According to The Norton Anthology of English Literature, Christopher Marlowe himself was branded with “atheism, sedition and homosexuality” and comparisons can be drawn between his own tragic fate—he was brutally stabbed with a dagger—and that of the homosexual King Edward. The Norton Anthology goes on to say, “Edward II’s life of homoerotic indulgences seems innocent in comparison with the cynical and violent dealings of the corrupt rebels who turn against him… Marlowe’s plays, written in the turbulent years before his murder at the age of twenty-nine, have continued to fascinate and disturb readers and audiences” (Greenblatt, Anthology 1003).

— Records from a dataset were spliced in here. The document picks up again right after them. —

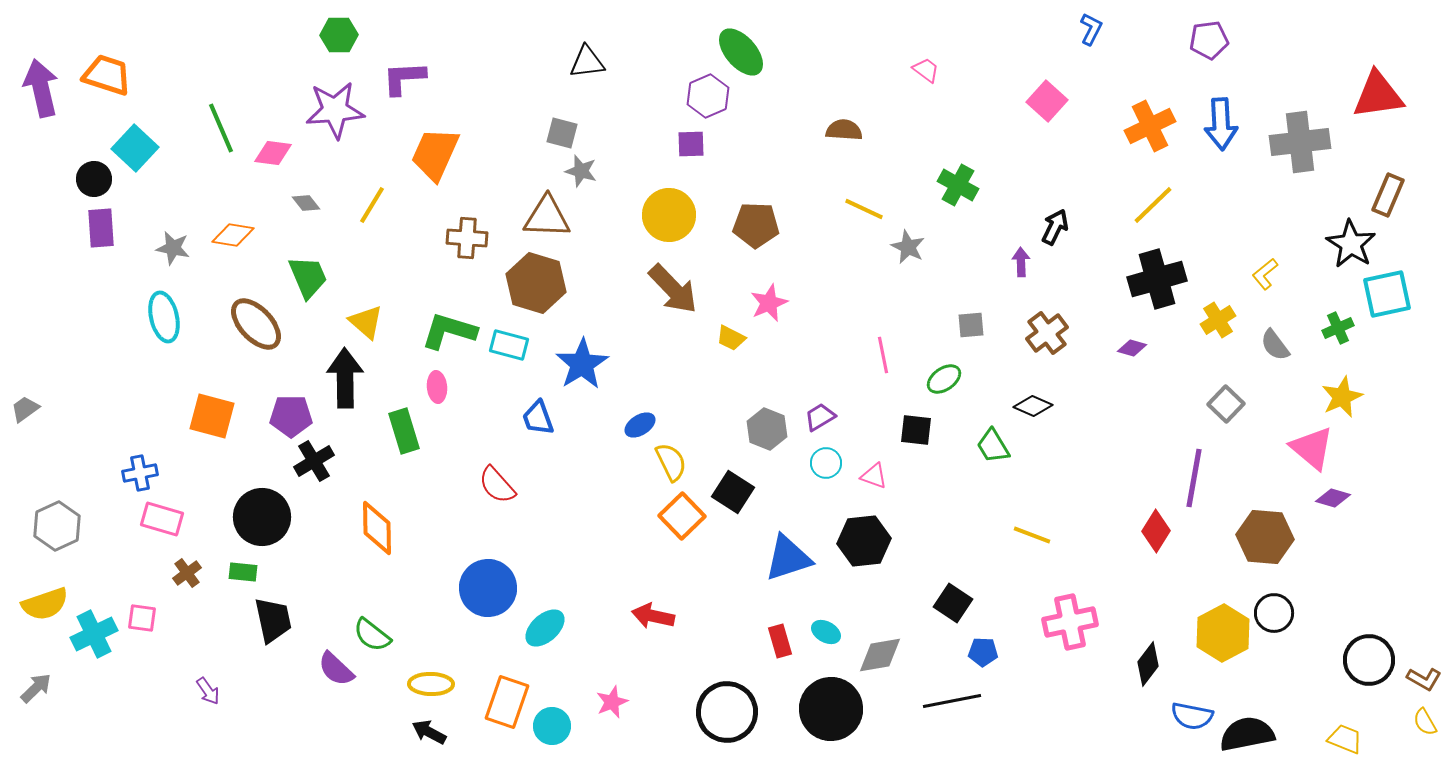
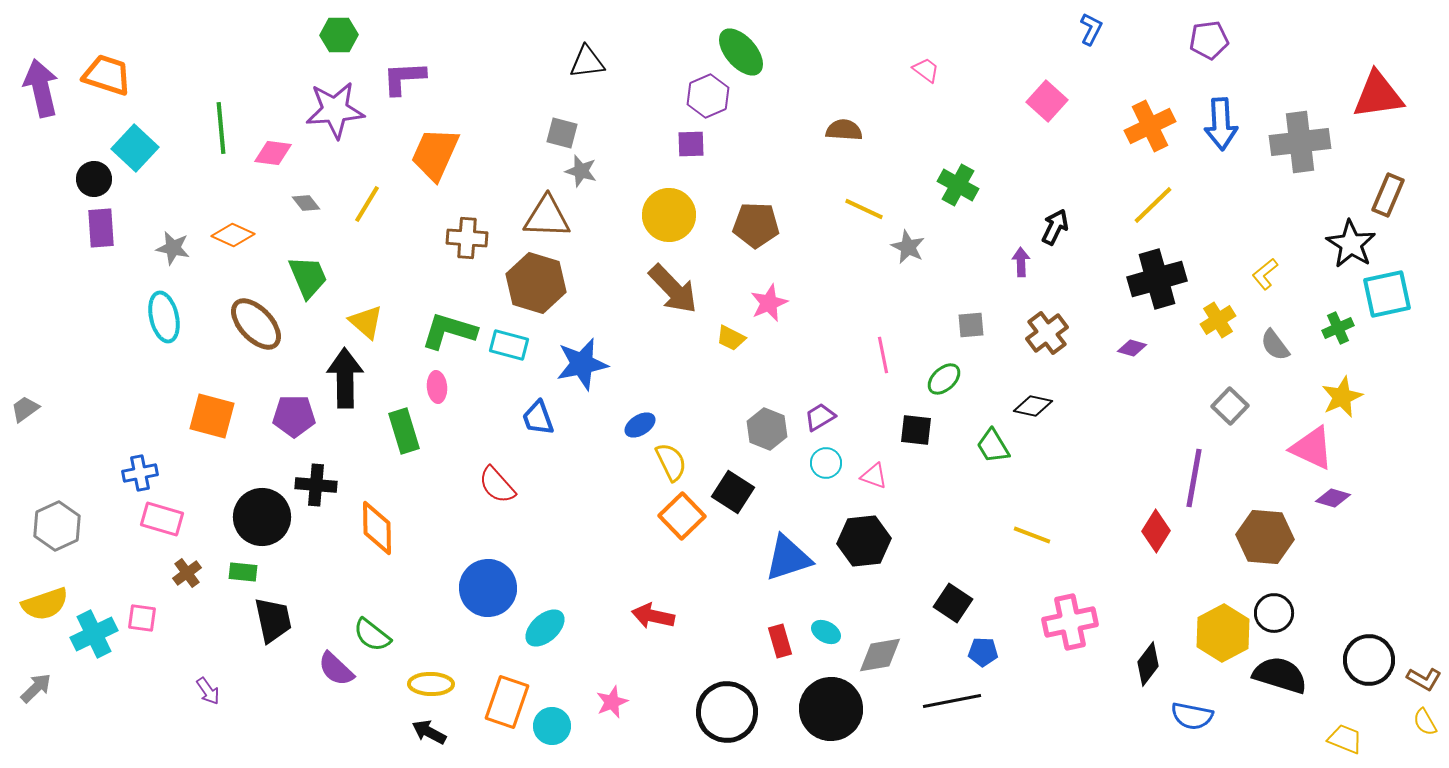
green line at (221, 128): rotated 18 degrees clockwise
yellow line at (372, 205): moved 5 px left, 1 px up
orange diamond at (233, 235): rotated 15 degrees clockwise
blue star at (582, 364): rotated 20 degrees clockwise
green ellipse at (944, 379): rotated 8 degrees counterclockwise
gray square at (1226, 404): moved 4 px right, 2 px down
black diamond at (1033, 406): rotated 12 degrees counterclockwise
purple pentagon at (291, 416): moved 3 px right
pink triangle at (1312, 448): rotated 15 degrees counterclockwise
black cross at (314, 461): moved 2 px right, 24 px down; rotated 36 degrees clockwise
black semicircle at (1247, 734): moved 33 px right, 59 px up; rotated 28 degrees clockwise
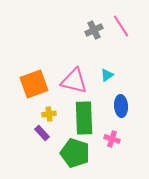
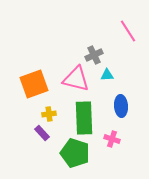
pink line: moved 7 px right, 5 px down
gray cross: moved 25 px down
cyan triangle: rotated 32 degrees clockwise
pink triangle: moved 2 px right, 2 px up
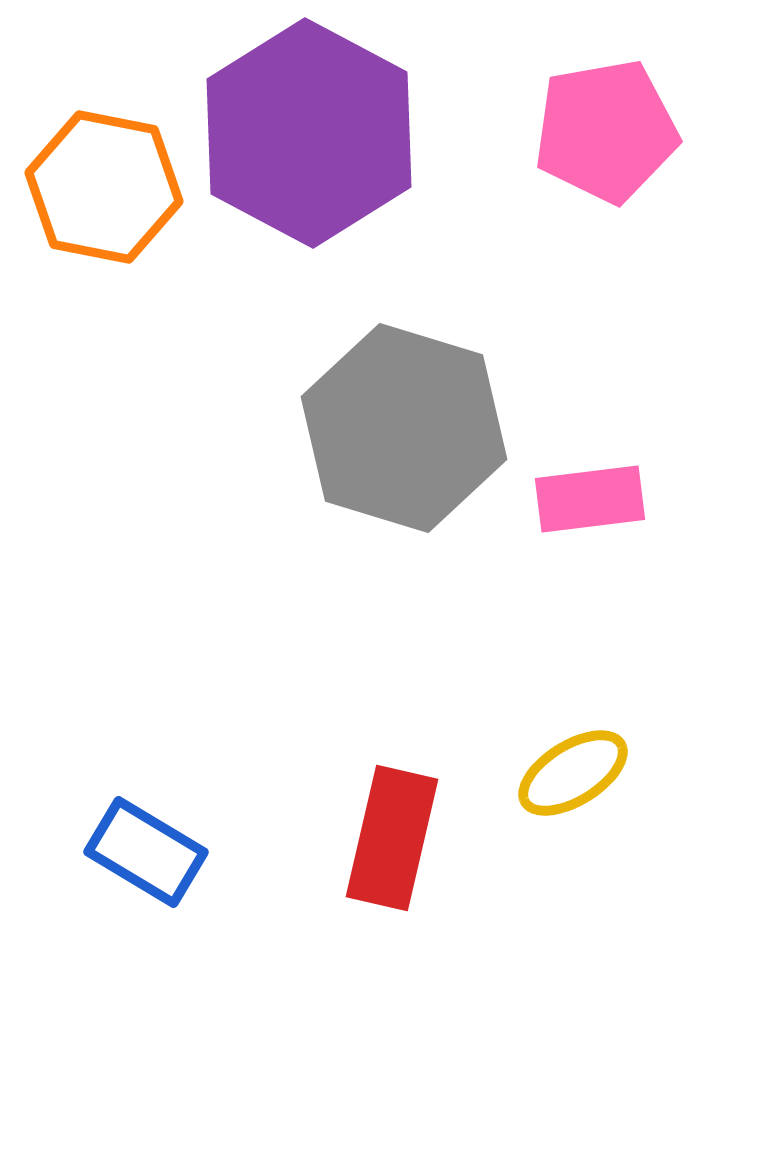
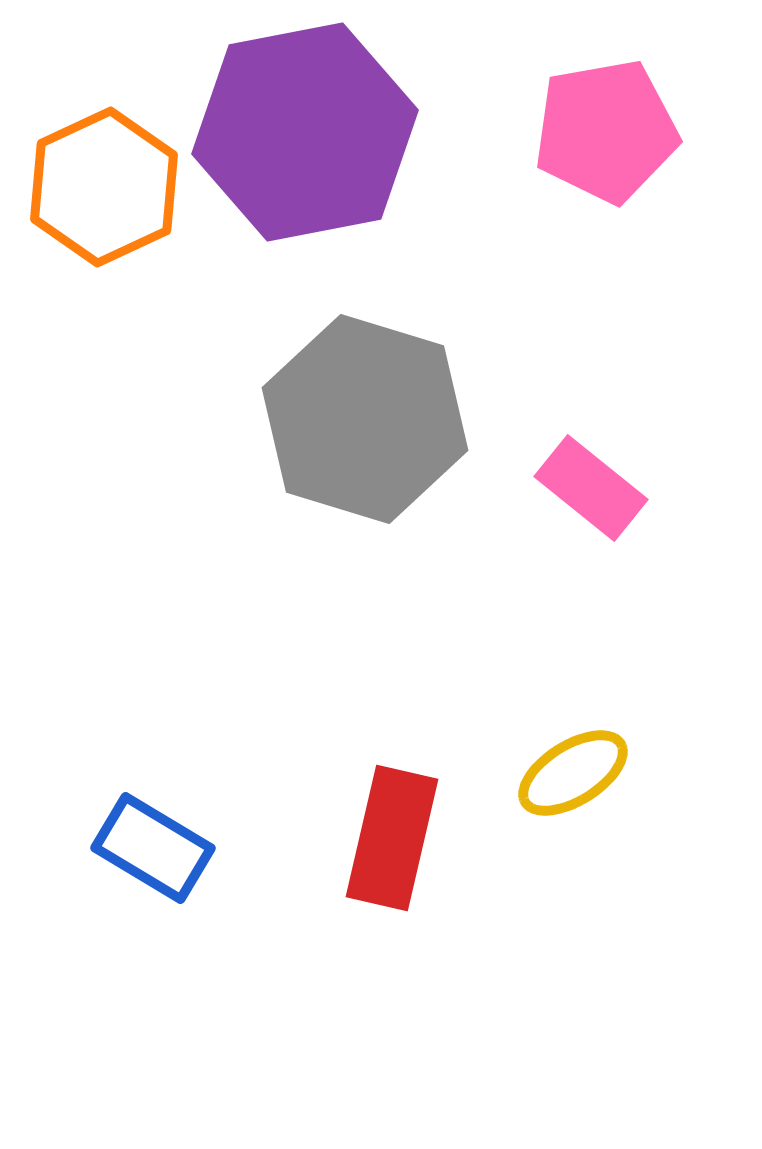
purple hexagon: moved 4 px left, 1 px up; rotated 21 degrees clockwise
orange hexagon: rotated 24 degrees clockwise
gray hexagon: moved 39 px left, 9 px up
pink rectangle: moved 1 px right, 11 px up; rotated 46 degrees clockwise
blue rectangle: moved 7 px right, 4 px up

In my opinion, not only does Marlowe “fascinate and disturb” me, but also the life of King Edward II. While I’m not naïve enough to assume his death was entirely based on his sexuality and had much to do with his frivolous spending and inattentive leadership, I do know that his contemporaries harbored a great disgust and anger towards his love of other men as is to be seen by the horrible torture he underwent. If the ass really is the “secret femininity of males” as Sartre says, then those men did everything they could to rid Edward of that femininity once and for all, following the beliefs of the time that sodomy was to be abhorred at all costs. The king’s death was nothing more than a derogatory slight on his very life, causing us to question what is the greater sin: the love of two men or the hatred towards them?
Works Cited
Bingham, Caroline. The Life and Times of Edward II. Weidenfield and Nicolson, 1973. Print.

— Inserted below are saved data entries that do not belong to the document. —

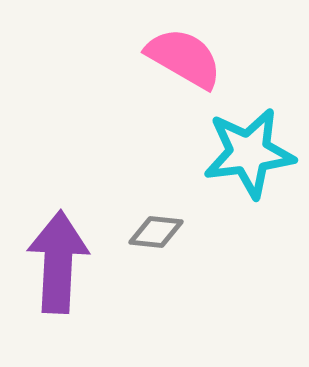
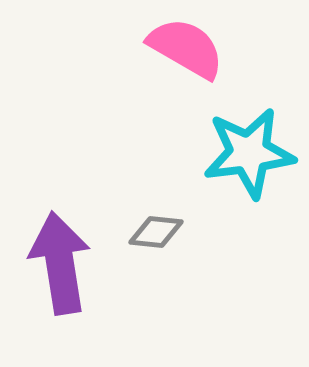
pink semicircle: moved 2 px right, 10 px up
purple arrow: moved 2 px right, 1 px down; rotated 12 degrees counterclockwise
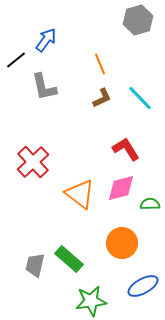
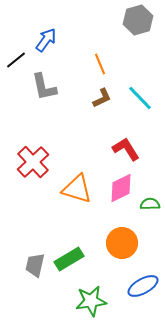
pink diamond: rotated 12 degrees counterclockwise
orange triangle: moved 3 px left, 5 px up; rotated 20 degrees counterclockwise
green rectangle: rotated 72 degrees counterclockwise
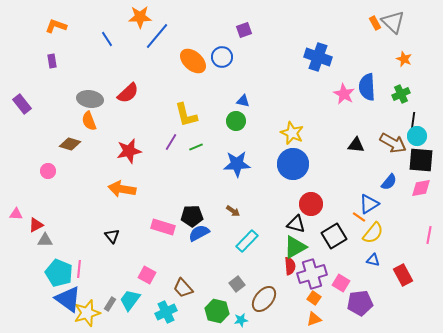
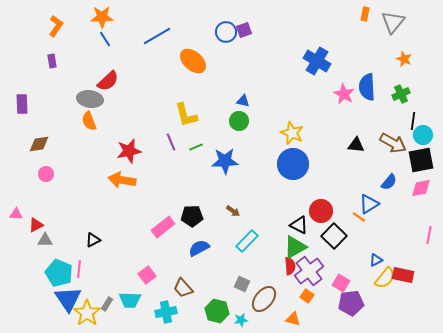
orange star at (140, 17): moved 38 px left
gray triangle at (393, 22): rotated 25 degrees clockwise
orange rectangle at (375, 23): moved 10 px left, 9 px up; rotated 40 degrees clockwise
orange L-shape at (56, 26): rotated 105 degrees clockwise
blue line at (157, 36): rotated 20 degrees clockwise
blue line at (107, 39): moved 2 px left
blue circle at (222, 57): moved 4 px right, 25 px up
blue cross at (318, 57): moved 1 px left, 4 px down; rotated 12 degrees clockwise
red semicircle at (128, 93): moved 20 px left, 12 px up
purple rectangle at (22, 104): rotated 36 degrees clockwise
green circle at (236, 121): moved 3 px right
cyan circle at (417, 136): moved 6 px right, 1 px up
purple line at (171, 142): rotated 54 degrees counterclockwise
brown diamond at (70, 144): moved 31 px left; rotated 25 degrees counterclockwise
black square at (421, 160): rotated 16 degrees counterclockwise
blue star at (237, 164): moved 12 px left, 3 px up
pink circle at (48, 171): moved 2 px left, 3 px down
orange arrow at (122, 189): moved 9 px up
red circle at (311, 204): moved 10 px right, 7 px down
black triangle at (296, 224): moved 3 px right, 1 px down; rotated 12 degrees clockwise
pink rectangle at (163, 227): rotated 55 degrees counterclockwise
blue semicircle at (199, 233): moved 15 px down
yellow semicircle at (373, 233): moved 12 px right, 45 px down
black triangle at (112, 236): moved 19 px left, 4 px down; rotated 42 degrees clockwise
black square at (334, 236): rotated 15 degrees counterclockwise
blue triangle at (373, 260): moved 3 px right; rotated 40 degrees counterclockwise
purple cross at (312, 274): moved 3 px left, 3 px up; rotated 20 degrees counterclockwise
pink square at (147, 275): rotated 24 degrees clockwise
red rectangle at (403, 275): rotated 50 degrees counterclockwise
gray square at (237, 284): moved 5 px right; rotated 28 degrees counterclockwise
orange square at (314, 298): moved 7 px left, 2 px up
blue triangle at (68, 299): rotated 20 degrees clockwise
cyan trapezoid at (130, 300): rotated 125 degrees counterclockwise
purple pentagon at (360, 303): moved 9 px left
gray rectangle at (110, 304): moved 3 px left
cyan cross at (166, 312): rotated 15 degrees clockwise
yellow star at (87, 313): rotated 20 degrees counterclockwise
orange triangle at (314, 319): moved 21 px left; rotated 35 degrees clockwise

Bredbeck, Gregory W. Sodomy and Interpretation. New York: Cornell University Press, 1991. Print.
Costain, Thomas B. The Three Edwards: A History of the Plantagenets. Doubleday, 1962. Print.
“Edward II, Part I: The Gay Blade.” History House: An Irreverent History Magazine. Web.
“Edward II, Part II: The She-Wolf of France.” History House: An Irreverent History Magazine. Web.
Greenblatt, Stephen. Renaissance Self-Fashioning: From More to Shakespeare. University of Chicago Press, 1980. Print.
Greenblatt, Stephen, ed. The Norton Anthology of English Literature. New York: W. W. Norton & Company, 2006. Print.
“Isabella of France.” New World Encyclopedia. 24 Nov. 2008. Web.
Marlowe, Christopher. Christopher Marlowe: Complete Plays and Poems. Ed. E.D. Pendry and J.C. Maxwel. London, 1976. Print.
Taylor, John. A Briefe Remembrance of All the English Monarchs. London, 1618. Print.